Penetapan UMP 2025, Buruh Pertanyakan Data BPS
Konfederasi Serikat Pekerja Indonesia atau KSPI tidak mempercayai data Badan Pusat Statistik yang akan dijadikan dasar penghitungan upah minimum provinsi atau UMP 2025. Data BPS dinilai memberikan rekomendasi yang bertolak belakang atau ambivalen dengan.
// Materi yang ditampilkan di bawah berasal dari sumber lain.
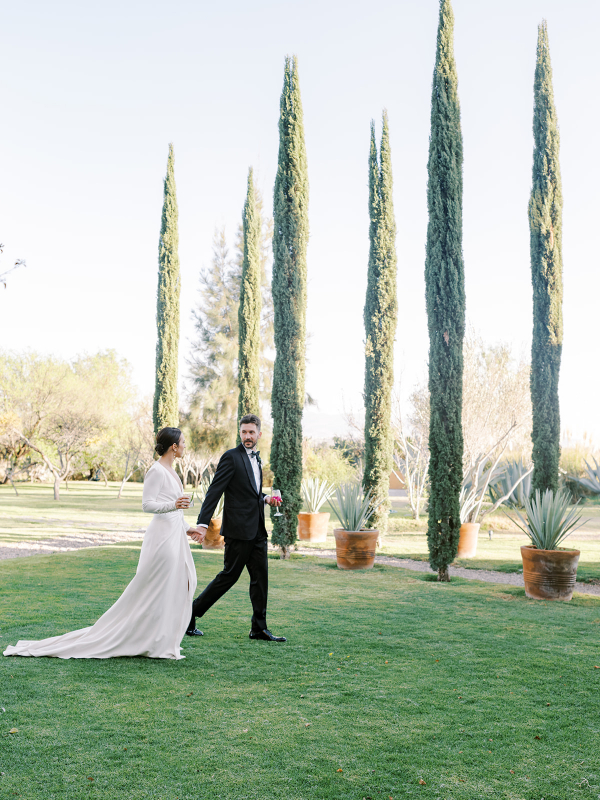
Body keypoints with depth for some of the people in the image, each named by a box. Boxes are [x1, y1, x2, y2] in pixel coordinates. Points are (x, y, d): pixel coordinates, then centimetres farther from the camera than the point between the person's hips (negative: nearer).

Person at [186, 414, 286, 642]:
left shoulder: (256, 458, 16)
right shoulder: (231, 457, -9)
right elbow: (215, 490, -16)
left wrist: (265, 498, 6)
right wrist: (203, 522, -24)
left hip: (257, 530, 8)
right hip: (238, 529, -8)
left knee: (260, 577, 7)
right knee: (229, 575, -3)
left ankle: (259, 628, 14)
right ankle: (191, 614, 9)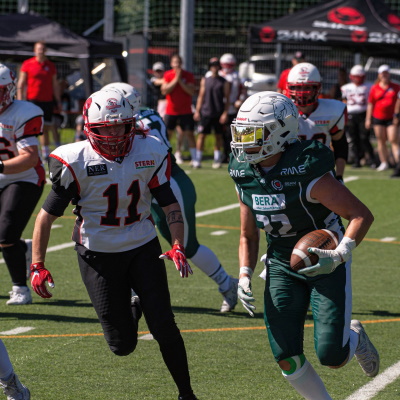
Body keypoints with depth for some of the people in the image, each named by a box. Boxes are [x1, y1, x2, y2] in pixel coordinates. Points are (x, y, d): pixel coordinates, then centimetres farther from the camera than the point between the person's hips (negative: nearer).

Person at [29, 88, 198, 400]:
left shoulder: (150, 152, -8)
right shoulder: (76, 162, -16)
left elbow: (170, 204, -1)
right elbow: (48, 214, -9)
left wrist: (178, 247, -15)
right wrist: (37, 265, -13)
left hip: (143, 249, 2)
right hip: (99, 255, -2)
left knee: (164, 327, -5)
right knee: (123, 345, 1)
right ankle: (126, 312, 38)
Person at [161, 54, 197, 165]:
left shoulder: (188, 75, -1)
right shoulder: (168, 75, 1)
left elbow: (191, 92, -12)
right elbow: (164, 90, -11)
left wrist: (180, 81, -18)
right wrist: (175, 80, -17)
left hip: (185, 111, -1)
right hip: (171, 111, 1)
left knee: (189, 133, -4)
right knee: (167, 133, 2)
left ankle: (194, 157, -3)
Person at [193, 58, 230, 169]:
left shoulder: (224, 82, 4)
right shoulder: (205, 80, 9)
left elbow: (227, 99, 2)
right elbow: (201, 96, 12)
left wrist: (225, 113, -7)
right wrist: (197, 111, 5)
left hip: (219, 113, -1)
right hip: (205, 112, 1)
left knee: (218, 136, 5)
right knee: (201, 135, -3)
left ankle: (217, 160, 14)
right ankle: (198, 160, -1)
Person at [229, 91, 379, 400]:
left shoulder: (306, 172, -24)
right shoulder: (246, 177, -3)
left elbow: (362, 215, -21)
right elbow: (248, 236, 10)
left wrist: (339, 256, -33)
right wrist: (245, 276, -5)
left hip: (326, 263, -5)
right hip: (282, 267, 5)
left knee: (331, 357, -11)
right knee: (287, 359, -5)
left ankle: (355, 337, 26)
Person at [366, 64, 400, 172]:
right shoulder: (374, 88, 8)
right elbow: (370, 104, 10)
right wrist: (368, 119, 5)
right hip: (378, 117, 1)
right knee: (381, 141, 3)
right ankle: (384, 162, 9)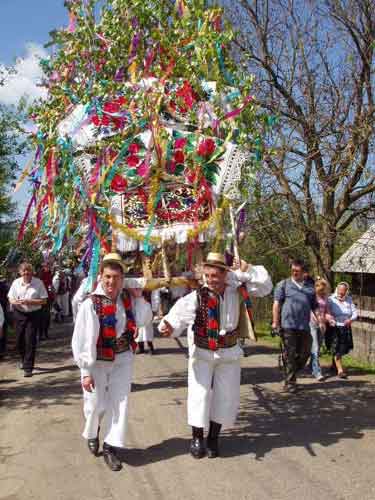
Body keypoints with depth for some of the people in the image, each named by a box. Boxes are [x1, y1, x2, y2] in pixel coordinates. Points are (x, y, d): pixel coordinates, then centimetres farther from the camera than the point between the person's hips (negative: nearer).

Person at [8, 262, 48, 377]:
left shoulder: (38, 283, -6)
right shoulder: (16, 282, 3)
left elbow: (43, 300, -7)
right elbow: (10, 298, 9)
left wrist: (29, 302, -19)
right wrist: (15, 302, -14)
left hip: (33, 314, -3)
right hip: (19, 314, 3)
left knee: (30, 341, -6)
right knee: (19, 340, 12)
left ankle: (28, 367, 3)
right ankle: (24, 360, 40)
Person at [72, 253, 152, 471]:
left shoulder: (128, 299, -4)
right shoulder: (91, 304, -20)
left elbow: (143, 320, -12)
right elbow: (82, 340, -18)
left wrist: (138, 296, -13)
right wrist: (86, 371, -17)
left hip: (122, 359, 4)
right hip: (97, 361, -3)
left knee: (119, 403, 7)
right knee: (96, 404, 11)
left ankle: (110, 447, 22)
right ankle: (92, 433, 45)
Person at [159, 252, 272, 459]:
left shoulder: (237, 291, -8)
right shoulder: (197, 296, -19)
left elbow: (265, 286, -1)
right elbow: (180, 313, -32)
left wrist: (247, 271, -15)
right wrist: (169, 326, -53)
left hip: (229, 353, 3)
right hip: (202, 353, -3)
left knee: (225, 396, 11)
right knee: (199, 395, 0)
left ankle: (213, 438, 31)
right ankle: (197, 438, 22)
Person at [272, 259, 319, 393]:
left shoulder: (310, 287, 17)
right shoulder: (283, 284, 5)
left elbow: (315, 306, 21)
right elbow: (276, 304, -1)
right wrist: (275, 322, -9)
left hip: (304, 326, 4)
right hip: (288, 325, -4)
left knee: (305, 353, 6)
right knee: (290, 354, -1)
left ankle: (291, 374, 27)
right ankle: (290, 382, 9)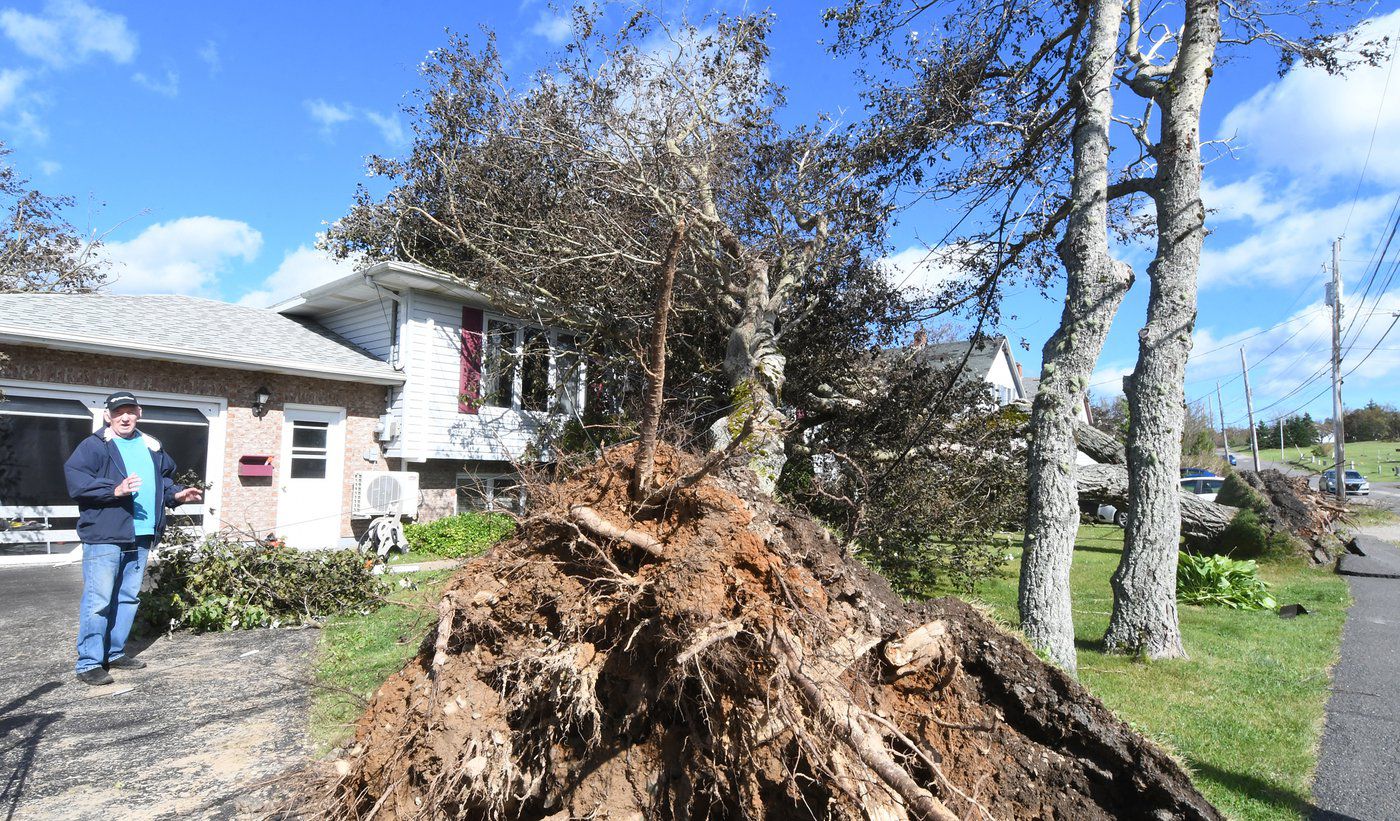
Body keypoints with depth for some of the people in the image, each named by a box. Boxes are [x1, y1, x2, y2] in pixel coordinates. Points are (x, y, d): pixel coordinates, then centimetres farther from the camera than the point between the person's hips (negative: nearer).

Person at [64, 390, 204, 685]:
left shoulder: (151, 447, 16)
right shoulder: (94, 445, -4)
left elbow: (164, 479, 28)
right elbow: (75, 479, -15)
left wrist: (176, 494, 9)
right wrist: (114, 490, -27)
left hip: (140, 537, 7)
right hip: (104, 536, -7)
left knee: (128, 598, 14)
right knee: (98, 600, -6)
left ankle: (115, 652, 26)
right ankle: (89, 663, 3)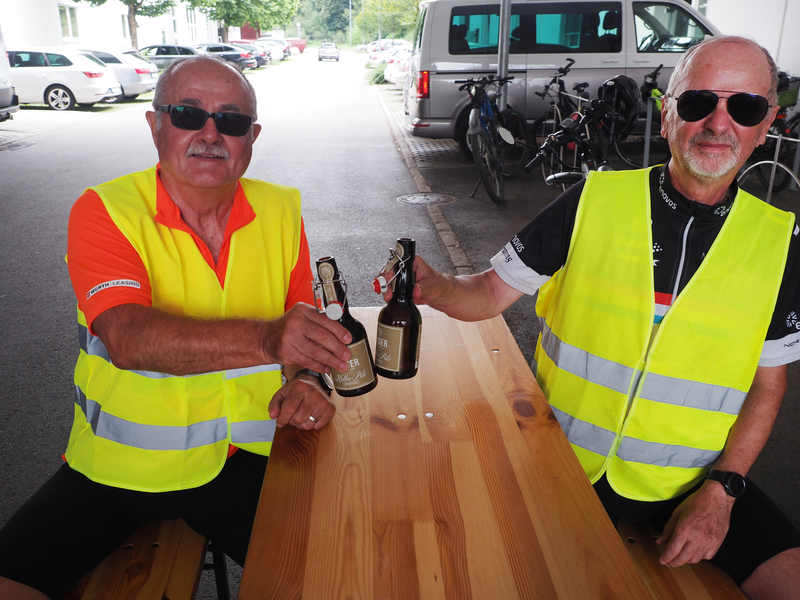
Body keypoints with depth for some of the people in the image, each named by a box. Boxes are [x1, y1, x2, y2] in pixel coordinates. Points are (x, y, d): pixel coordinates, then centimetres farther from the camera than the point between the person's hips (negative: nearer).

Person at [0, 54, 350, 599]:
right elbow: (127, 338, -27)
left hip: (240, 458, 1)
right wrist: (265, 338, -43)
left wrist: (307, 381, -15)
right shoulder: (104, 210, -9)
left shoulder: (282, 212, 0)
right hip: (112, 465, 0)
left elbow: (304, 328, 8)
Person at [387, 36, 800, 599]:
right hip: (566, 458, -2)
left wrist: (720, 490, -6)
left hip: (693, 477, 3)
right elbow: (492, 292, -3)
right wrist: (432, 286, -25)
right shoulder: (594, 202, -6)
Presiden KSPI Said Iqbal mencatat, pada 2023 BPS merekomendasikan agar pendapatan buruh di DKI Jakarta senilai Rp 7 juta per orang. Angka ini mengancu pada survei biaya hidup 2022 yang menunjukkan biaya hidup per keluarga di Ibu Kota mencapai Rp 14,88 juta per bulan.
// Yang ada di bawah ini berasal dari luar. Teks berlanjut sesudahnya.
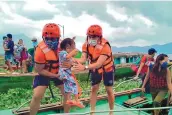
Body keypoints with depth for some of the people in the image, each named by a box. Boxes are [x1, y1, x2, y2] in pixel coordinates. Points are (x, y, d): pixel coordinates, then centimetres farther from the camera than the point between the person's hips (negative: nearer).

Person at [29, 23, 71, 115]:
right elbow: (39, 70, -21)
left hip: (58, 71, 4)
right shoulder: (41, 50, -29)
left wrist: (69, 64, -28)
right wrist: (55, 76, -28)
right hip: (44, 74, -4)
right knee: (37, 96, -16)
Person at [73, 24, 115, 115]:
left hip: (107, 69, -4)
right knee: (94, 89, 4)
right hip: (95, 69, 4)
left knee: (109, 90, 4)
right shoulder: (86, 45, -17)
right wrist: (75, 61, -50)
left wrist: (84, 67, -57)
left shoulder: (105, 46, -34)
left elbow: (99, 63, -43)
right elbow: (83, 58, -27)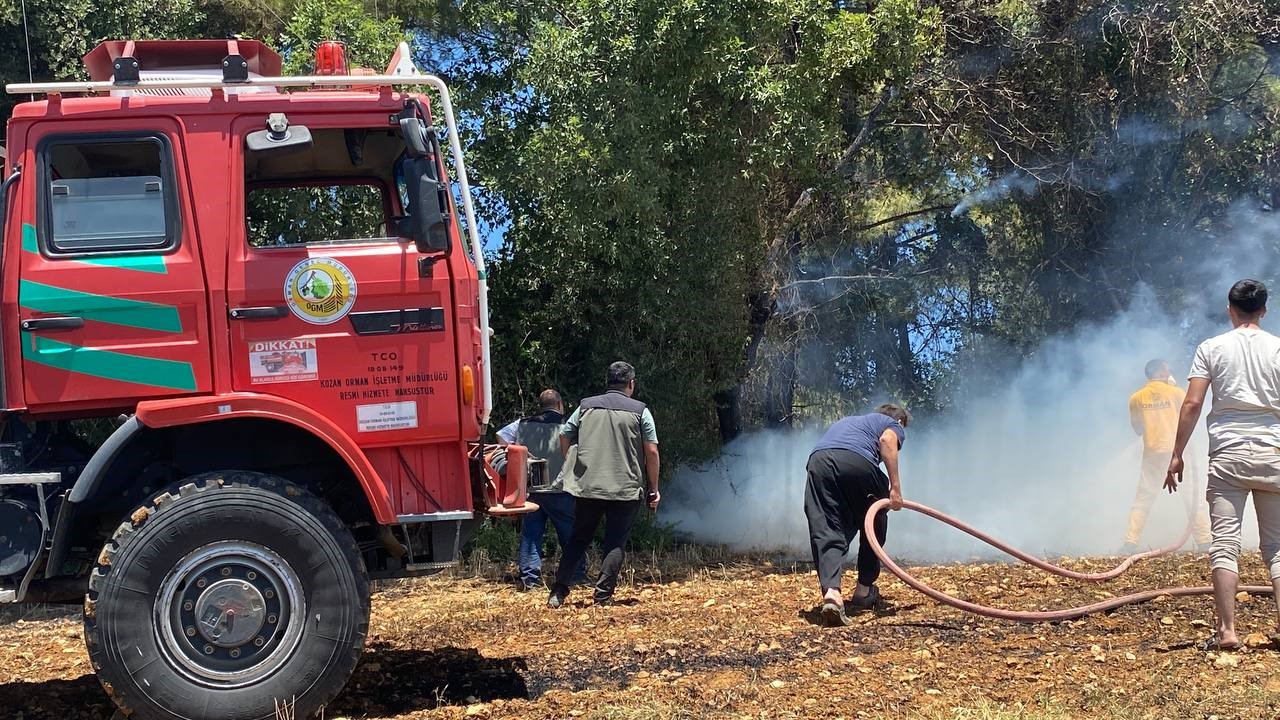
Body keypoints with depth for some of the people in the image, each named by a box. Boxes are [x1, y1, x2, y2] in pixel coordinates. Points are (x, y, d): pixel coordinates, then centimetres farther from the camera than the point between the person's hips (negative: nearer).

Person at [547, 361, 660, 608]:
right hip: (626, 490, -3)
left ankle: (558, 592, 9)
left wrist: (574, 466, 24)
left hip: (586, 486, 3)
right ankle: (603, 595, -2)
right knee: (615, 543, 4)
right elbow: (652, 452, -3)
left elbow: (564, 438, 10)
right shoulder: (640, 411, 0)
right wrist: (654, 489, 5)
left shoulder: (586, 406, 8)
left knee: (579, 539, 13)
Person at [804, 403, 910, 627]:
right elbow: (887, 440, 2)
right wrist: (895, 488, -2)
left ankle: (830, 592, -24)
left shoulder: (847, 421, 43)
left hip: (818, 460, 4)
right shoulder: (894, 425, 26)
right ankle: (864, 590, 25)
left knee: (826, 533, -2)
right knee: (874, 527, 20)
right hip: (857, 460, -3)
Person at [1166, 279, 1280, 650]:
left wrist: (1177, 454, 1)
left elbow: (1192, 404, -4)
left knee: (1224, 543, -1)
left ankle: (1227, 630, -7)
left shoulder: (1211, 348, 1)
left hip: (1228, 455, -1)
"Tapi upah minimum di Jakarta hanya dinaikkan sekitar Rp 100.000 per bulan tahun ini, ambivalen kan? Ini akal-akalan BPS, pokoknya kami akan lawan," kata Said di kawasan Patung Kuda, Jakarta Pusat, Kamis (24/10).
Kementerian Ketenagakerjaan sedang menunggu 22 data ekonomi yang akan dikirimkan BPS pada 6 November 2024 untuk penetapan UMP 2025. Salah satu data ekonomi tersebut adalah pertumbuhan ekonomi dan inflasi yang terjadi di setiap wilayah.
Said menilai jadwal tersebut telah melanggar Peraturan Pemerintah No. 51 Tahun 2023 tentang Pengupahan. Aturan ini menetapkan UMP harus diputuskan gubernur selambatnya 60 hari sebelum penetapan.
Seharusnya, berdasarkan PP itu, acuan UMP sudah harus ditetapkan pemerintah pusat selambatnya pekan depan, 1 November 2024. "Kami berharap Presiden Prabowo Subianto tidak menjilat ludahnya sendiri dengan mendukung ekonomi Pancasila, bukan ekonomi neoliberal," katanya.
Sebelumnya, Direktur Jenderal Pembinaan Hubungan Industrial dan Jaminan Sosial Tenaga Kerja Kemnaker Indah Anggoro Putri berencana menyesuaikan data dari BPS dengan usulan dari pengusaha dan buruh.
Berdasarkan PP Nomor 51 Tahun 2023, rumus penetapan upah adalah inflasi yang ditambah dari hasil pengalian antara pertumbuhan ekonomi dan alfa. Rentang alfa yang tercantum dalam aturan ini adalah 0,1 sampai 0,3.
Para pengusaha merekomendasikan agar alfa untuk UMP 2025 sesuai dengan PP tersebut. Sedangkan para buruh mendorong agar alfanya pada rentang 0,3 sampai 1,0.
Pemerintah, Indah mengatakan, harus melihat data perekonomian selama 10 bulan pertama 2024 sebelum menentukan alfa tersebut. "Kami menunggu data-data ekonomi makro terbaru sampai awal November 2024, terutama data pertumbuhan ekonomi dan inflasi di seluruh wilayah Indonesia," katanya.